$13.76bn in revenues and $3.43bn in profits. Goldman Sachs has fully recovered from the financial crisis, when it was salvaged by taxpayers with billions funneled through AIG and billions more in debt guarantees. Employees took home $6.65bn in compensation in the second quarter alone. By comparison, shareholders get $721mn per year.

So how does GS make all this money? Of its three business units, trading is the gold mine, with $10.78bn in revenues in the second quarter alone. Over 70% came from fixed income, currency and commodities, and the rest from trading equities. The trading desks buy securities, including derivatives, hold them for some period of time, and sell them at a higher price. GS is the largest user of program trading, using computers to do the same thing, but holding for vastly shorter holding periods, minutes or seconds.

Tyler Durden at Zerohedge has been writing about the dominance of GS in program trading, and has pointed out some of the risks it brings. In this post, he quotes from an NYSE press release:

The data indicated that during June 22-26, program trading amounted to 48.6 percent of NYSE average daily volume of 3,449.8 million shares1, or 1,675.7 million program shares traded per day (Revised from 1,678.3 million program shares traded per day).

The revised report shows that GS traded 1.34bn shares that week for its own account. That’s billion.

What does this mean to you? Your mutual funds and pensions plans invest for the medium or long term. One important factor in their returns is the price they pay for investments, and they all want to get best execution, the best price available at the moment. GS is a huge program trader. They have enormous computers on-site at electronic trading centers, and at the exchanges, with authority to execute trades without the involvement of humans. These computers get the jump on everyone, generating huge numbers of trades.

Zerohedge posted this paper from Themis Trading LLC, which explains several of the strategies used by high frequency traders.

One of those works like this. Suppose an institutional investor wants to buy a 10,000 shares of a particular stock between 20.00 and 20.03. It has a computer running an algorithm, called an algo, to buy shares in small units so as not to shake the market. The insiders, in this example, computerized Automated Market Makers, are able to identify reserve book orders, by pinging, sending out orders to sell at specific prices that are canceled unless they are immediately accepted. Once the order is accepted, they see that there is a standing order to buy. Suppose one finds a reserve book order to buy at $20.00

Next, the AMM starts to ping the algo. The AMM offers 100 shares at $20.05. Nothing happens, and it immediately cancels. It offers $20.04. Nothing happens, and it immediately cancels..

Then it offers $20.03 – and the institutional algo buys.
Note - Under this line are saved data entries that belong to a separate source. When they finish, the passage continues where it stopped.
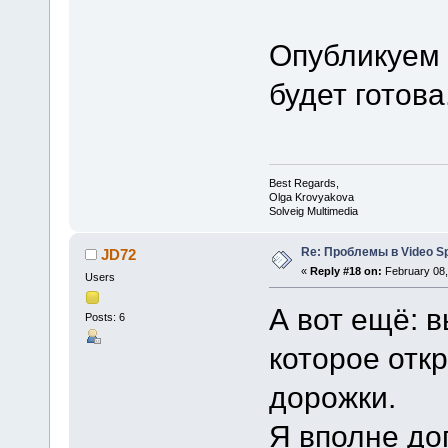
Опубликуем 
будет готова
Best Regards,
Olga Krovyakova
Solveig Multimedia
Re: Проблемы в Video Spl
JD72
«
Reply #18 on:
February 08,
Users
А вот ещё: 
Posts: 6
которое отк
дорожки.
Я вполне до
Now, the AMM knows it has found a reserve book buyer willing to pay up to $20.03. The AMM quickly goes back to a penny above the institution’s original $20.00 bid, buys more shares at $20.01 before the institutional algo can, and then sell those shares to the institution at $20.03.

The AMM computer can do this because it is very fast, much faster than the institutional algo, and at the same site as the exchange computers. In this example, the institutional investor pays $200 more than it should. That is money that comes out of your pocket.

We can’t see total gains from this kind of trading in financial statements. One Zerohedge links says that the program traders suck $15-20bn from the markets each year. Those $200s add up.

GS and the rest of the big players defend this penny clipping on the grounds that it adds liquidity to the market. The Themis people don’t agree, and they have a good point. GS has no duty to provide liquidity, so if things get tight, this liquidity disappears. High frequency traders, like those AMMs, can generate false market signals, creating pointless volatility, and excess risk to people who watch these spikes to determine their own trading.

I’m beginning to think Matt Taibbi is right: GS is a “…great vampire squid wrapped around the face of humanity, relentlessly jamming its blood funnel into anything that smells like money.”